In December IAVI and its Ugandan research partner the Uganda Virus Research Institute met with government leaders and the architects of the Ugandan national ARV plan to discuss ways that the government and IAVI could share responsibility for treating volunteers. Dr. Elizabeth Madraa, head of the Ugandan ARV program, said that trial volunteers and research communities would be prioritized in the allocation of resources for ARV programs.

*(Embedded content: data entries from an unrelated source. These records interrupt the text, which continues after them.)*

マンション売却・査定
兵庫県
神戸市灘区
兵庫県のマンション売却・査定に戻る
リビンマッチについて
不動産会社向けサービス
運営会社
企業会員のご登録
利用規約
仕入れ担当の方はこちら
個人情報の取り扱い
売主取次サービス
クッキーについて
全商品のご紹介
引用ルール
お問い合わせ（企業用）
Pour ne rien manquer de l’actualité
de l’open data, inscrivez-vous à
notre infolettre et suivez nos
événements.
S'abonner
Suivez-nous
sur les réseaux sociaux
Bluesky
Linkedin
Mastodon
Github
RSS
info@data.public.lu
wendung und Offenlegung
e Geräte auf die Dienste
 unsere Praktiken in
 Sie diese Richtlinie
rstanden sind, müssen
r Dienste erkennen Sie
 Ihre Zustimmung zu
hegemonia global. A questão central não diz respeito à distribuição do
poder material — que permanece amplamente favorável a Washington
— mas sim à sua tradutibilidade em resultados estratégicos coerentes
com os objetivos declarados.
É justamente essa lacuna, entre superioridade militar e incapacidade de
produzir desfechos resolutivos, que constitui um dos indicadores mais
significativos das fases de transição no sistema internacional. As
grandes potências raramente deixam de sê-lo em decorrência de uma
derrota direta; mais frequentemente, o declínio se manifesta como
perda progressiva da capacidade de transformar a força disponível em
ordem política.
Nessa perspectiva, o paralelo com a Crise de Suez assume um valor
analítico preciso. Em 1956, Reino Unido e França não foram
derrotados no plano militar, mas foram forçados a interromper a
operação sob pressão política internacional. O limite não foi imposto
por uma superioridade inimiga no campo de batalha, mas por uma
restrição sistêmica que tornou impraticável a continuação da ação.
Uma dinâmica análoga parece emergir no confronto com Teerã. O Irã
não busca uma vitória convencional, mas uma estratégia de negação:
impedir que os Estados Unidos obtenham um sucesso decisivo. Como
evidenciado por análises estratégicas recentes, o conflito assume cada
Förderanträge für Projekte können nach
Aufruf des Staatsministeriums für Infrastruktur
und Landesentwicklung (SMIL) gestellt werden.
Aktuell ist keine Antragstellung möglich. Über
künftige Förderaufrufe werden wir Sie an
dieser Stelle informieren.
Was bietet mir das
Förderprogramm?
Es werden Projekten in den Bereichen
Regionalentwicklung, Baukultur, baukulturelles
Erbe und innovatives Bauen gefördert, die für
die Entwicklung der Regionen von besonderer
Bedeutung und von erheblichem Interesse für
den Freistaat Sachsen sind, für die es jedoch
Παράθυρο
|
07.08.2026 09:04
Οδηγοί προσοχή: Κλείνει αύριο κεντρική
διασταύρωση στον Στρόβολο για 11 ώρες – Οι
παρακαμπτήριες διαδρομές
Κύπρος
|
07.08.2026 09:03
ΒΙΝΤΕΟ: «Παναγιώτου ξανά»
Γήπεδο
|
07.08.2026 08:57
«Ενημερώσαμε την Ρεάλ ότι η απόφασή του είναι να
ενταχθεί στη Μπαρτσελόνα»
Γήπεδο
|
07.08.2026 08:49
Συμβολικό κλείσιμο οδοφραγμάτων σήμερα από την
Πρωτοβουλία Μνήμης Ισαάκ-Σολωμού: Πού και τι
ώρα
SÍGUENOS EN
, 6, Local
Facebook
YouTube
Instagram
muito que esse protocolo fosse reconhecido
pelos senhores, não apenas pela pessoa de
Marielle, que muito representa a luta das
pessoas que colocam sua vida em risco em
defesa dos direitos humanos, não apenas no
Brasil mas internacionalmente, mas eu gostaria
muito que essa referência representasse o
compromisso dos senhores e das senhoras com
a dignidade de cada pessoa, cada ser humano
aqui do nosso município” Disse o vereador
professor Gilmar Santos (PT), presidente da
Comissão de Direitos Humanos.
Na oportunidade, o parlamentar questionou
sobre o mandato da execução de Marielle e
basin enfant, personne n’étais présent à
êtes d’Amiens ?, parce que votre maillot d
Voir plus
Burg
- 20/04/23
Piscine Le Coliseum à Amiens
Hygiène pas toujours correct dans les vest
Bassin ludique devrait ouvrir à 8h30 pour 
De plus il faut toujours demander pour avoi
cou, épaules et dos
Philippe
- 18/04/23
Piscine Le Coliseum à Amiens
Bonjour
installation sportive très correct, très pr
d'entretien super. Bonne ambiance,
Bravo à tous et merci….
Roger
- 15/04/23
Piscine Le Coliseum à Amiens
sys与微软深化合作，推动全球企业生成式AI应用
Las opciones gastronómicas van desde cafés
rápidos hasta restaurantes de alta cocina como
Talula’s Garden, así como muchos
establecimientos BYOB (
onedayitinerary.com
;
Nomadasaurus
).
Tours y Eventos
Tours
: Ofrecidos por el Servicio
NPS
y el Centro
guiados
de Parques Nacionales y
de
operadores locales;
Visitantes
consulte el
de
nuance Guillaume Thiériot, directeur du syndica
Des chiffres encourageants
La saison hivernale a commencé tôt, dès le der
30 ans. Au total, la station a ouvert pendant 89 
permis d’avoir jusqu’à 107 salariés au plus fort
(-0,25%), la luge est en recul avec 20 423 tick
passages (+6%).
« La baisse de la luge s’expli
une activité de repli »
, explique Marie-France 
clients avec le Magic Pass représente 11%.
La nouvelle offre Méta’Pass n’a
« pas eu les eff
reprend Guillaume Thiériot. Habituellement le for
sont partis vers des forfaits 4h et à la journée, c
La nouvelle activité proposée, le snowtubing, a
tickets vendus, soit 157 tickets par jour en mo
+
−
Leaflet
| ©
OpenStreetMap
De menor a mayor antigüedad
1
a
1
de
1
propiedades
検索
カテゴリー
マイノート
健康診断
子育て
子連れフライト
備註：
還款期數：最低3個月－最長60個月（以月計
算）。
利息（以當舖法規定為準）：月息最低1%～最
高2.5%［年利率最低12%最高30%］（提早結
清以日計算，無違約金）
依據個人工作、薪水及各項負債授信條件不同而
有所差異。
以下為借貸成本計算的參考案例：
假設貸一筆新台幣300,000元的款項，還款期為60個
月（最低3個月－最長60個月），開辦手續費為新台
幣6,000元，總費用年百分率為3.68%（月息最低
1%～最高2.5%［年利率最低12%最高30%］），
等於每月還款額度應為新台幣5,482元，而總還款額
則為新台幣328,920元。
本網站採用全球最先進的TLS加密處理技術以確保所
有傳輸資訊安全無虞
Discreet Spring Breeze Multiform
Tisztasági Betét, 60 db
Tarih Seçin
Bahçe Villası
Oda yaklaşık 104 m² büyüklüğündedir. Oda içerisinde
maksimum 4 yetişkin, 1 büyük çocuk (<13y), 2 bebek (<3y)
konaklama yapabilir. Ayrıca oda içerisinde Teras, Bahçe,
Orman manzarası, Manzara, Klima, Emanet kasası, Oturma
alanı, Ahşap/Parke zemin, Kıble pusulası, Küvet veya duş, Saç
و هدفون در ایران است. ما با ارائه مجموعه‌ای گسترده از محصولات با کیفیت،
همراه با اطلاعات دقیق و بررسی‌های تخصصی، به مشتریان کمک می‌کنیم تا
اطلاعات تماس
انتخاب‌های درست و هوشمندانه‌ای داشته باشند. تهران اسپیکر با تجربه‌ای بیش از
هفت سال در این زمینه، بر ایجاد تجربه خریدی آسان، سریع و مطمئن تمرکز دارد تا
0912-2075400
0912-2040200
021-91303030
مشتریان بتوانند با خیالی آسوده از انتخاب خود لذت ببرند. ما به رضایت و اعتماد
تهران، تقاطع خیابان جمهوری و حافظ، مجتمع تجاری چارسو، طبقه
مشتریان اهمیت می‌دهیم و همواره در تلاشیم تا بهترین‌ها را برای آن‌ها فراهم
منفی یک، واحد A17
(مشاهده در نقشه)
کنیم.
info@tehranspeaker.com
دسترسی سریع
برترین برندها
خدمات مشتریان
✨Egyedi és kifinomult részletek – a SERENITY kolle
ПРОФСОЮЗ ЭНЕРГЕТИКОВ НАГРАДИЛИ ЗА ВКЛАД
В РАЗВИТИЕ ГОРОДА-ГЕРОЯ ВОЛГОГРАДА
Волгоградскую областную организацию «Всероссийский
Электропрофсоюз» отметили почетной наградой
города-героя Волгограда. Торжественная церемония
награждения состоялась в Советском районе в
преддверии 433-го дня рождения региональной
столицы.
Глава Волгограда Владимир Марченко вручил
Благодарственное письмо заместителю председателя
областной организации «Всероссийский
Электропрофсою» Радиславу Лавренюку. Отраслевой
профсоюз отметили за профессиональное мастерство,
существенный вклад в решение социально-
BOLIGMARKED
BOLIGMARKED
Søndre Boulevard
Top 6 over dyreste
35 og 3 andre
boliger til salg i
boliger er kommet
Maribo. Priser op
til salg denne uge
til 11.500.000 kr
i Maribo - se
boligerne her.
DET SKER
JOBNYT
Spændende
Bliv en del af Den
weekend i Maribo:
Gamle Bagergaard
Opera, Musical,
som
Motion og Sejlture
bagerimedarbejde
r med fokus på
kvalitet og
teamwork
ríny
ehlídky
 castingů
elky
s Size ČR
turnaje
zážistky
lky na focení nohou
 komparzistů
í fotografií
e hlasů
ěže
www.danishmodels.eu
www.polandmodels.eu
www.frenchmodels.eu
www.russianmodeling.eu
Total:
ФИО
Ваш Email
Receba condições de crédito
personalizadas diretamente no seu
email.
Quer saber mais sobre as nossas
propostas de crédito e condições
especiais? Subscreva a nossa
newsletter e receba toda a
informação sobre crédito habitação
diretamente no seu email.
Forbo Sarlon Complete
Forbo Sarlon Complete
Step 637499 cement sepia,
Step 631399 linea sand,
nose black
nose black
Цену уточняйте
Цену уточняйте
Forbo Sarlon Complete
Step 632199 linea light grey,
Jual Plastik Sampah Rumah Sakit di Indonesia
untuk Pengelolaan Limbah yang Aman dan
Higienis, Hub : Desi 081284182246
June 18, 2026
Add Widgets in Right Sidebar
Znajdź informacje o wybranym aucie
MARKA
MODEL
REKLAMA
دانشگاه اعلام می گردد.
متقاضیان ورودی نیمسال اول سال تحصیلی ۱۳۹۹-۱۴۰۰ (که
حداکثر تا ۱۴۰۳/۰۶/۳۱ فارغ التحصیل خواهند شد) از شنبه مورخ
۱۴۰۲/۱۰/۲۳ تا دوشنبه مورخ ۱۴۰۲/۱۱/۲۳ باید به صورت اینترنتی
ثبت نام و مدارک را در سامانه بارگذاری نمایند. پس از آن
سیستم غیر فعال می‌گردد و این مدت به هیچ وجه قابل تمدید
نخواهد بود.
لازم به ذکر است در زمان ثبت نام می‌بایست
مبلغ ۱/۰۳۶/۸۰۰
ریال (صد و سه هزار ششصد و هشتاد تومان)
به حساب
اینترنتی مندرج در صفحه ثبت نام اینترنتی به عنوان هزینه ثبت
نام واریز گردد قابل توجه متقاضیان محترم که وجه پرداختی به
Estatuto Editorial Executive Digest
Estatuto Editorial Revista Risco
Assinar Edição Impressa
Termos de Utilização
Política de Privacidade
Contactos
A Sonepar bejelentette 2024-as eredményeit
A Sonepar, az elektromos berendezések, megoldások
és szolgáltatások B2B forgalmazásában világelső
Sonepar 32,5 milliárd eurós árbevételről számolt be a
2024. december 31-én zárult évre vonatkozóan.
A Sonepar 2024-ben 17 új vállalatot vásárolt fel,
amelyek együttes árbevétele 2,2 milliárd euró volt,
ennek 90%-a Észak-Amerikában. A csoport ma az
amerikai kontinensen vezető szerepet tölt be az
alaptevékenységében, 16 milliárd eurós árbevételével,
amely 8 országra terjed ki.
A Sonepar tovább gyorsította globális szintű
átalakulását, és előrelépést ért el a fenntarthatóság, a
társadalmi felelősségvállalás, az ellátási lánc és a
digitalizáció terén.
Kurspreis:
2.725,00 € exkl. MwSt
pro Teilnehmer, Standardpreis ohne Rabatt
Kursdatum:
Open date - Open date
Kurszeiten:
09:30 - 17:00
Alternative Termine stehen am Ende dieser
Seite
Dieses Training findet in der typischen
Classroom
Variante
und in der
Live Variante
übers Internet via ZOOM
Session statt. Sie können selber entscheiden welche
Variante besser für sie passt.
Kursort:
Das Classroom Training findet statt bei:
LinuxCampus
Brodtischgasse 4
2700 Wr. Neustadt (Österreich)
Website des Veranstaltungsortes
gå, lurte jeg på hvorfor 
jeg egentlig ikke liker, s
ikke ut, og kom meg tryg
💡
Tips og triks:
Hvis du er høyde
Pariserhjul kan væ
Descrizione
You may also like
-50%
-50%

These efforts are key first steps according to Snow, who says that alliances between research projects and public health funders are not simple. Snow has spent the past few months attempting to build support among AIDS vaccine and prevention trial sponsors for an inter-agency collaboration around fundraising for treatment and care. Snow has proposed that the networks submit joint proposals for funds which could be used to strengthen local treatment and care services at and near research sites. He says that many of the major networks have responded positively to the suggestion, but that there are still hurdles on both sides. “There’s the skepticism among funders about funneling money through researchers,” he says. “And researchers can be uncomfortable about simply applying for grants instead of proposing treatment protocols.”

Snow sees these collaborations as a key way for the AIDS vaccine field to effect immediate change in access to prevention and care services—while pursuing its long term goal of a preventive vaccine. Many trial sponsors agree, and say that the outcome of these efforts will have an impact that far exceeds that of any single trial-related policy. “I am sure that when Kennedy said we were going to the moon, it seemed a lot more outlandish than getting care and treatment to Africa,” says Debbi Birx. “But it is going to take the same level of commitment—and a lot of work. I don’t know where we’re going to end up—but isn’t that the responsibility of us all?”